Fast forward five months and the differences could scarcely be any more stark. Tech is leading a rally which, on some measures, has never been more narrow and “recovery” isn’t the right word for whatever’s going on in China’s economy.

And yet, “investors are more bullish than in early December, or at least far less bearish,” Wilson wrote, citing “optimism around technology diffusion, specifically artificial intelligence.” Although I think it’s a bit of a stretch to attribute the entirety+ of this year’s gains for big-cap tech to A.I., the ChatGPT frenzy is certainly a contributing factor. At the least, it’s already a “mini bubble,” as BofA put it.

Wilson went on to suggest that recent price action is indicative of “panic buying.” On that point, he’s unequivocally right. I documented the same last week in “Stock Melt-Up Takes A Toll”+.

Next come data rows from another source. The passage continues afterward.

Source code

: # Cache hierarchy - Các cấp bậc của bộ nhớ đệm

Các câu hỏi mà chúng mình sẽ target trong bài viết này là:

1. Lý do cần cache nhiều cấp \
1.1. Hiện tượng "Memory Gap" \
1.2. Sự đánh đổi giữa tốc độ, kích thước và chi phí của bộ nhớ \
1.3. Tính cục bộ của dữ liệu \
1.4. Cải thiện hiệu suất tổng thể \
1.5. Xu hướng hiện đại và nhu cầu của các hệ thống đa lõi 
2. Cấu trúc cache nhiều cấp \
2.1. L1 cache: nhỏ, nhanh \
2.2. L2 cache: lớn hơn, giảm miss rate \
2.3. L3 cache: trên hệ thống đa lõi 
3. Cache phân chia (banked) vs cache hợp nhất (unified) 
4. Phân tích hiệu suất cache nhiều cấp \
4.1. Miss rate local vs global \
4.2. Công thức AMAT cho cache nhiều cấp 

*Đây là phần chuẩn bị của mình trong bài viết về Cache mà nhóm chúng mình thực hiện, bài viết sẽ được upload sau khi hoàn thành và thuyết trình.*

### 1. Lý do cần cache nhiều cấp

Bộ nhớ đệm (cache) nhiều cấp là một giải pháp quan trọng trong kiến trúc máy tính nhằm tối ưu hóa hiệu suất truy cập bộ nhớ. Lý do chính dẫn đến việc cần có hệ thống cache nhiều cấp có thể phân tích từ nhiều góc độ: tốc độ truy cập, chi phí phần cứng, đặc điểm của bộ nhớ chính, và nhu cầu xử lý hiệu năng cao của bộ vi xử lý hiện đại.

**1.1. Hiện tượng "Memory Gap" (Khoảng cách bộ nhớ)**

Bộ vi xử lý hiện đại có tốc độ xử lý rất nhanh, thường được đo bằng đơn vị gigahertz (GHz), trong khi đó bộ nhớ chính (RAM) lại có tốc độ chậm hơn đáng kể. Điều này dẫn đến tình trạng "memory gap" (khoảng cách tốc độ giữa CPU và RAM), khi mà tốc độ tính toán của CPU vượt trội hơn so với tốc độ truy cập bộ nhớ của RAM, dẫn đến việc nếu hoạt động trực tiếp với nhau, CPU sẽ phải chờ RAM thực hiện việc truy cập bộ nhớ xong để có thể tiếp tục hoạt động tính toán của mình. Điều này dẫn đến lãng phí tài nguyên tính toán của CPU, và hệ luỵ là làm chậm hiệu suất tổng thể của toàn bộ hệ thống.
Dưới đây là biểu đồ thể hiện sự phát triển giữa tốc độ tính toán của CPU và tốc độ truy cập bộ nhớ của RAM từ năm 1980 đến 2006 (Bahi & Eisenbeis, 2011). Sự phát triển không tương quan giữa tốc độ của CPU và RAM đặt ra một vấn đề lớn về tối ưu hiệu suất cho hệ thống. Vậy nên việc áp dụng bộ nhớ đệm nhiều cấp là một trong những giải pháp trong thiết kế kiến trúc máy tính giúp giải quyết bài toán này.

The seasoned veterans among you will remember last summer’s rally, which was snuffed out by Jerome Powell at Jackson Hole. Wilson worries the current grind higher could meet a similar fate.

“Valuations are not attractive, and it’s not just the top 10-20 stocks that are expensive,” he said, noting (again) that the median S&P stock’s forward multiple is above 18, in the top 15% on a three-decade lookback. Excluding tech, the S&P’s median P/E is likewise 18.

On the earnings front, Wilson is sticking by the bank’s models, even after a reporting season that came and went with no real land mines. “A very healthy reacceleration is baked into H2 consensus earnings estimates [which] flies directly in the face of our forecasts, which continue to point materially lower,” he warned, describing the model projections as “much more dire” than the collective wisdom of company analysts.

Say what you will, but the bank’s model has proven itself in the past, and it was “quite prescient” last year too, Wilson was keen to point out, on the way to suggesting consensus may be off as much as 20%.

Suffice to say Wilson isn’t convinced the market’s grenade juggling act (as I described it last week) will end safely. “While many individual stocks and sectors have traded poorly this year, the major indices are priced for simultaneous good outcomes on multiple fronts where we think risks are elevated and even increasing in several instances,” he cautioned, before suggesting liquidity risk+ from a debt ceiling resolution may ultimately pull the rug out.

“We suspect passing the debt ceiling may ironically be the catalyst that ends this bear market rally as it leads to a contraction in liquidity,” he said.